INSTRUCTIONS TO FOLLOW – Return, word for word, the lines of the listing below from the one with "neck: (105, 124)" through the one with "right front paw: (160, 219)", and no other lines.

MATERIAL FOR THE TASK –
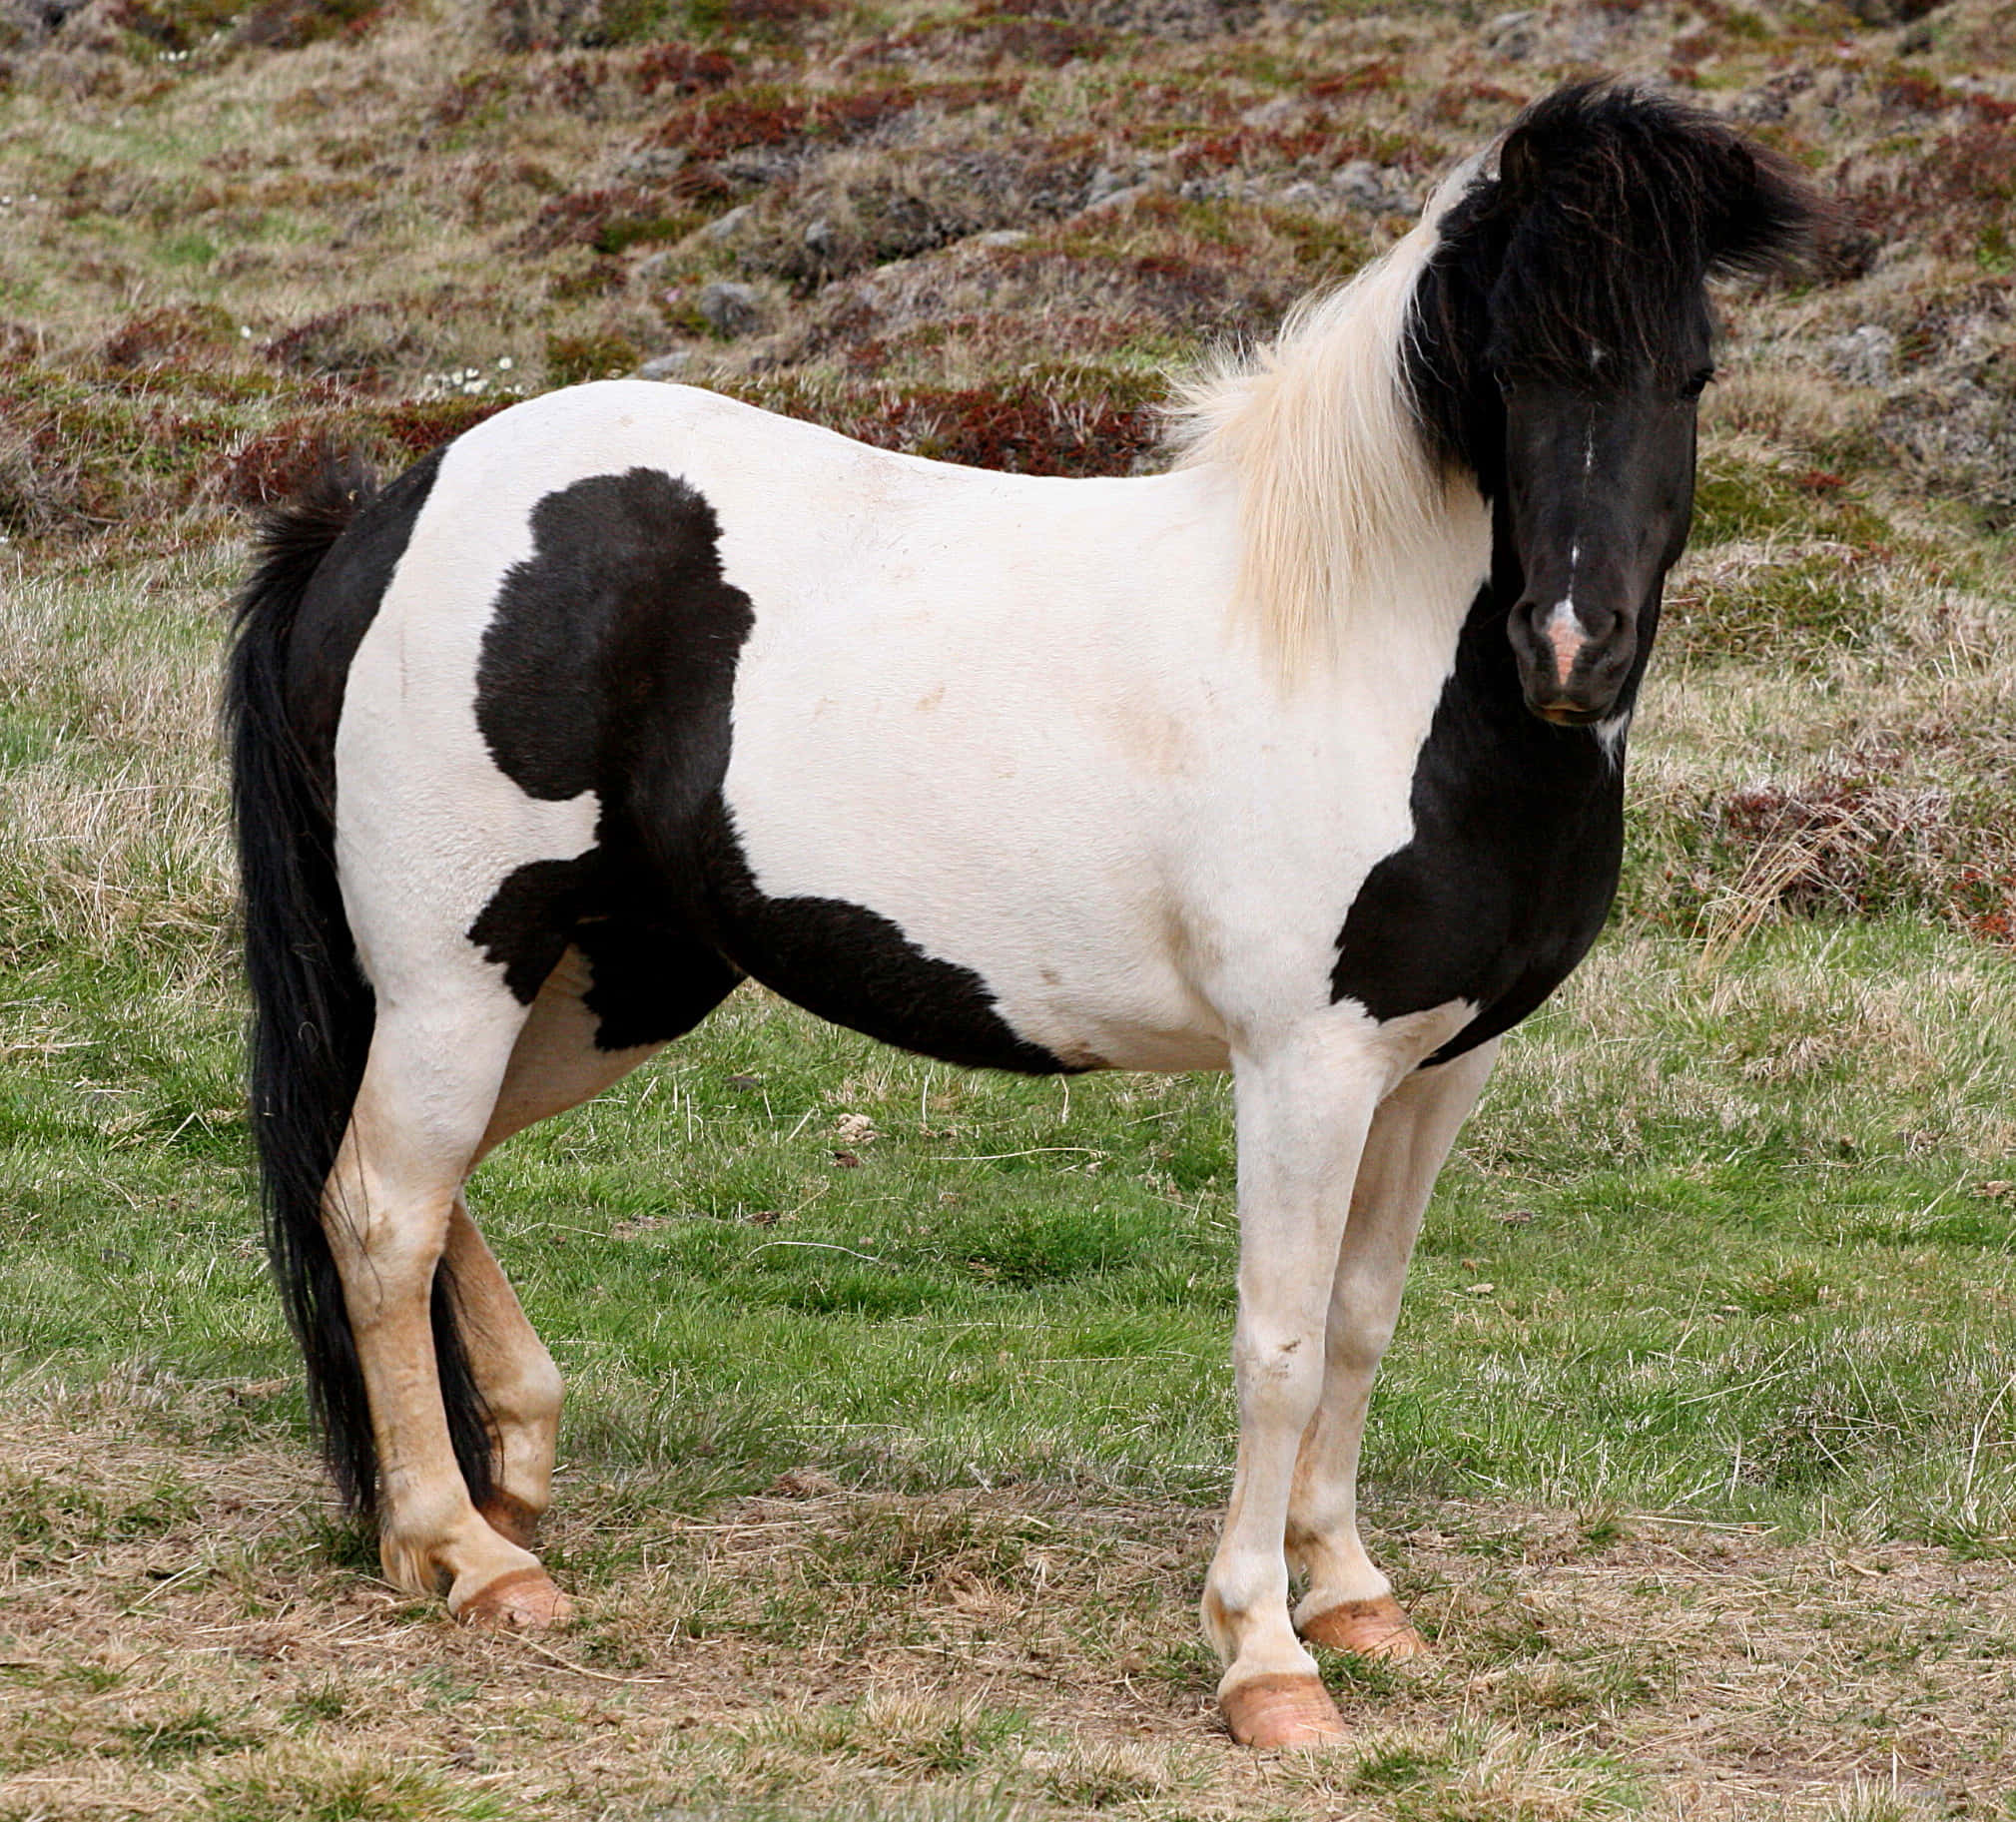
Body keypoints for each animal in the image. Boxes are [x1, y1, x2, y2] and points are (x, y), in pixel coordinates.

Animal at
--
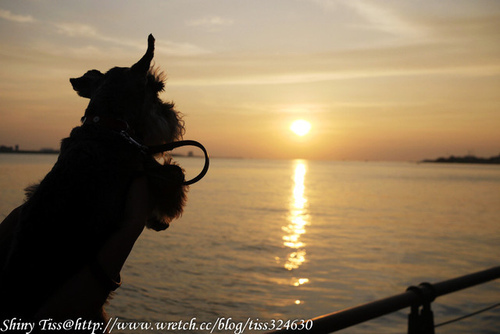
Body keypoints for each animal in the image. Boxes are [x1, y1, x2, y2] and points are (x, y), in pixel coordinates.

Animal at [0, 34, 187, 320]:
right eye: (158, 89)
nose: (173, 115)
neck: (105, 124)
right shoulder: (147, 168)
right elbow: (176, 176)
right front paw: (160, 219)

EXPECTED ANSWER –
neck: (105, 124)
right shoulder: (147, 168)
right elbow: (176, 176)
right front paw: (160, 219)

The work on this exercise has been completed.